Aucun délai légal fixe n’encadre la clôture elle-même : elle dépend du temps nécessaire pour réunir les documents requis (acte de notoriété ou attestation) et du délai de traitement propre à chaque établissement. Pour une succession simple avec attestation, comptez généralement quelques semaines une fois le dossier complet transmis. Pour une succession nécessitant un acte de notoriété, le délai dépend avant tout du notaire, qui doit identifier l’ensemble des héritiers et vérifier la composition exacte du patrimoine — plusieurs semaines à plusieurs mois selon la complexité du dossier.
Demandez systématiquement à votre banque une confirmation écrite de réception de votre dossier, avec la liste exhaustive des pièces manquantes le cas échéant : cela évite les allers-retours qui rallongent inutilement les délais.
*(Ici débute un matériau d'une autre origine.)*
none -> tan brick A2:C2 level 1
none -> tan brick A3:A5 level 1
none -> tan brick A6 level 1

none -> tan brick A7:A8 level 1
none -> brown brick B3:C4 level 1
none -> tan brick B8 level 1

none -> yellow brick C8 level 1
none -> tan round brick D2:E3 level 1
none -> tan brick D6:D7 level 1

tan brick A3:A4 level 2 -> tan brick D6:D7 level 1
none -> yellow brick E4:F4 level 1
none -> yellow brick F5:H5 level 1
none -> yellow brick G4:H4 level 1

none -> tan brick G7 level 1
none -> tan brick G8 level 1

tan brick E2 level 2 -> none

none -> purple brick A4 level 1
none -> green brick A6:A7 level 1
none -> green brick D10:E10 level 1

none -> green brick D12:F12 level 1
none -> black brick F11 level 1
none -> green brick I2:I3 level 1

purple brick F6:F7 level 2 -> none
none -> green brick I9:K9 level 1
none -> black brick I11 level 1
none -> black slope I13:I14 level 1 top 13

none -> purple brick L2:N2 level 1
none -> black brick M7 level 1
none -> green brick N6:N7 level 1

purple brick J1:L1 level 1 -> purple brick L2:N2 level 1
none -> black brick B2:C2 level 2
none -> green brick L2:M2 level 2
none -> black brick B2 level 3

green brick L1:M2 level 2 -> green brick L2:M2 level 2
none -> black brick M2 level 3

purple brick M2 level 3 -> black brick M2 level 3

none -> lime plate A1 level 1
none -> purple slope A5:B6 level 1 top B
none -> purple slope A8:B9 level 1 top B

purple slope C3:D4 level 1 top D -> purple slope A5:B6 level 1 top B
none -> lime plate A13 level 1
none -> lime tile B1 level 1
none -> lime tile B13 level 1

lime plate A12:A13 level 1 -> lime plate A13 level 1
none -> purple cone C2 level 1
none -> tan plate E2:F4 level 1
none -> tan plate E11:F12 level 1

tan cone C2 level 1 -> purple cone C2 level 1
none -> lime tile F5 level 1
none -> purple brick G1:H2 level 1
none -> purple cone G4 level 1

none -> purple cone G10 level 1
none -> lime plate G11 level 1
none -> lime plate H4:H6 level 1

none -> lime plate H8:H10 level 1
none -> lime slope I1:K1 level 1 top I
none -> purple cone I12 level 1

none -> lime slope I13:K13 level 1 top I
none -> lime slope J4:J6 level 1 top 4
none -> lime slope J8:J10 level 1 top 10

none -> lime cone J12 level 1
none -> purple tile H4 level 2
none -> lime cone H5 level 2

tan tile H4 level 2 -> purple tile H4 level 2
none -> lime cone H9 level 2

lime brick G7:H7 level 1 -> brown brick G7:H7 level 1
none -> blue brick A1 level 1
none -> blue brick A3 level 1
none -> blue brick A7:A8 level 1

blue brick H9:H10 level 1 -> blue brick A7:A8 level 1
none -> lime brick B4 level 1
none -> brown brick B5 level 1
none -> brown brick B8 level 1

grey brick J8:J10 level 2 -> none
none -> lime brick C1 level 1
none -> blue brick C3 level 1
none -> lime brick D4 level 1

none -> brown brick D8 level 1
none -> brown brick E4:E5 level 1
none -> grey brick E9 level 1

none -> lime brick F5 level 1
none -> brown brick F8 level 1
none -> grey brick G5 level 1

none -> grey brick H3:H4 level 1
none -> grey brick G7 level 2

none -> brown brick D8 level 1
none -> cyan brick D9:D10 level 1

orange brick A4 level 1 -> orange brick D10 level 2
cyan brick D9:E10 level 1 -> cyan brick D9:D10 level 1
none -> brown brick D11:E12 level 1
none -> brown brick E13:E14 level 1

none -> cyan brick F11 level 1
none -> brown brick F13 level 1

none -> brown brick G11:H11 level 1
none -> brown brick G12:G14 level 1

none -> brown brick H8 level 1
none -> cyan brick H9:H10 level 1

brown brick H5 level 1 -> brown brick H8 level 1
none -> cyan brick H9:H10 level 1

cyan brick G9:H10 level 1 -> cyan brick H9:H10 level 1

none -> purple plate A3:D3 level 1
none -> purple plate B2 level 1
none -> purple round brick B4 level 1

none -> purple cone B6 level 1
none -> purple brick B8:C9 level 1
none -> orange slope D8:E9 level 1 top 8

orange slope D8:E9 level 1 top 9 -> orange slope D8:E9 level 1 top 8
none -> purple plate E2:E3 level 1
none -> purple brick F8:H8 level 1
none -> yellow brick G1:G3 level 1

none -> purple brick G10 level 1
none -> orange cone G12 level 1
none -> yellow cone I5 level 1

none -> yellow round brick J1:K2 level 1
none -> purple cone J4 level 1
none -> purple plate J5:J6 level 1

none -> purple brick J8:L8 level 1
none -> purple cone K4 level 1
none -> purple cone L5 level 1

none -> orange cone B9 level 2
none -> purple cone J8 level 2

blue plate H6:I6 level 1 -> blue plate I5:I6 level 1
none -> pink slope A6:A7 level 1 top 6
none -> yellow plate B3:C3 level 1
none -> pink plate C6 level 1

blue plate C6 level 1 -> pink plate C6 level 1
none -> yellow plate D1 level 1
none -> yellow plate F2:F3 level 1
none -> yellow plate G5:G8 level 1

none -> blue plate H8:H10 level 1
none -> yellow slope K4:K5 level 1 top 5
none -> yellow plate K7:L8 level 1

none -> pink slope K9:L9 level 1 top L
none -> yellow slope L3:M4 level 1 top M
Encadré expertise — Article rédigé par Hamoudi Aïfa, référent socio-professionnel, à partir de son expérience de terrain dans l’accompagnement de familles endeuillées face aux démarches bancaires. Sources juridiques vérifiées : Code monétaire et financier (articles L312-1-1 à L312-1-8), Service-Public.fr, décret n° 2025-1363 du 26 décembre 2025. Mise à jour du contenu : 12 septembre 2026. Voir le profil complet de l’auteur.
Questions fréquentes sur la clôture de compte bancaire après un décès
Peut-on encore utiliser la carte bancaire du défunt après son décès ?
Non, la carte devient inutilisable dès que la banque est informée du décès, et toute procuration associée prend fin immédiatement. Continuer à l’utiliser expose à des poursuites pour usage frauduleux, même sans intention de nuire.
Le compte joint est-il bloqué comme le compte individuel ?
Non, sauf clause contraire de la convention de compte ou opposition explicite des héritiers du co-titulaire décédé. Il continue en principe à fonctionner pour le ou les co-titulaires survivants.
Que se passe-t-il si le compte est débiteur au moment du décès ?
Le solde négatif est intégré au passif de la succession et réglé selon les règles applicables à celle-ci. Les héritiers ne sont tenus des dettes que dans la limite de ce qu’ils acceptent de la succession.
Peut-on demander la clôture par mail plutôt que par lettre recommandée ?
Le signalement initial du décès peut souvent se faire par mail ou via l’espace client, mais la demande définitive de clôture, accompagnée des justificatifs, est généralement exigée par courrier ou en agence, chaque banque appliquant sa propre procédure interne.
Le notaire s’occupe-t-il lui-même de contacter la banque ?
Dans la majorité des successions nécessitant un acte de notoriété, c’est effectivement le notaire qui transmet directement ce document à la banque et coordonne la clôture, ce qui allège considérablement les démarches des héritiers.
Les frais bancaires de succession sont-ils négociables ?
Le plafond de 857 € constitue un maximum légal, pas un tarif fixe : certaines banques appliquent des frais inférieurs, voire nuls, notamment pour les successions les plus simples. N’hésitez pas à demander le détail du calcul appliqué à votre situation.
Que faire si la banque tarde à débloquer les fonds pour les obsèques ?
Rappelez par écrit la limite légale de 5 965 € et joignez systématiquement la facture des pompes funèbres : ce déblocage partiel ne nécessite ni acte de notoriété ni délai d’attente lié au règlement complet de la succession.